How To Set Up a Hadoop 3.2.1 Multi-Node Cluster on Ubuntu 18.04 (2 Nodes)

João Torres
8 min readFeb 3, 2020

--

To start: What is Hadoop?

Apache Hadoop is a collection of open-source software utilities that allows the distribution of larges amounts of data sets across clusters of computers using simple programing models.

It provides a software framework for distributed storage and the processing of big data using the MapReduce. It was originally design for computer clusters (“is a set of tightly connected computers that work together, so they can be viewed as a single system”) commodity hardware, it has also found use on cluster of higher-end hardware.

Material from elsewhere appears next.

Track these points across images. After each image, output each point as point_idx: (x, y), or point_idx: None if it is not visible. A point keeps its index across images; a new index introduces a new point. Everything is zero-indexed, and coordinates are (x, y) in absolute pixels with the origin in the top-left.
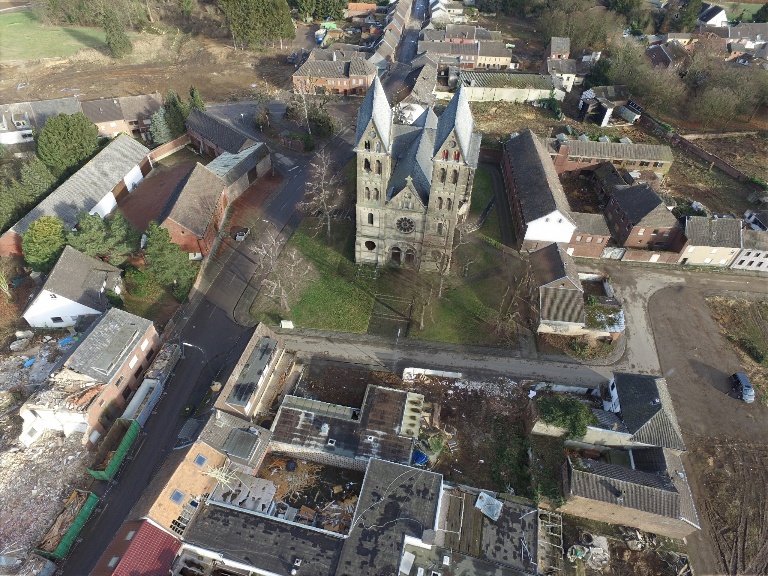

The base Apache Hadoop framework is composed of the following modules:

  • Hadoop Common contains libraries and utilities needed by other Hadoop modules;
  • Hadoop Distributed File System (HDFS)a distributed file-system that stores data on commodity machines, providing very high aggregate bandwidth across the cluster;
  • Hadoop YARN(introduced in 2012) a platform responsible for managing computing resources in clusters and using them for scheduling users’ applications;
  • Hadoop MapReducean implementation of the MapReduce programming model for large-scale data processing.

Pre-requirements

  • Ubuntu 18.04 installed on a virtual machine.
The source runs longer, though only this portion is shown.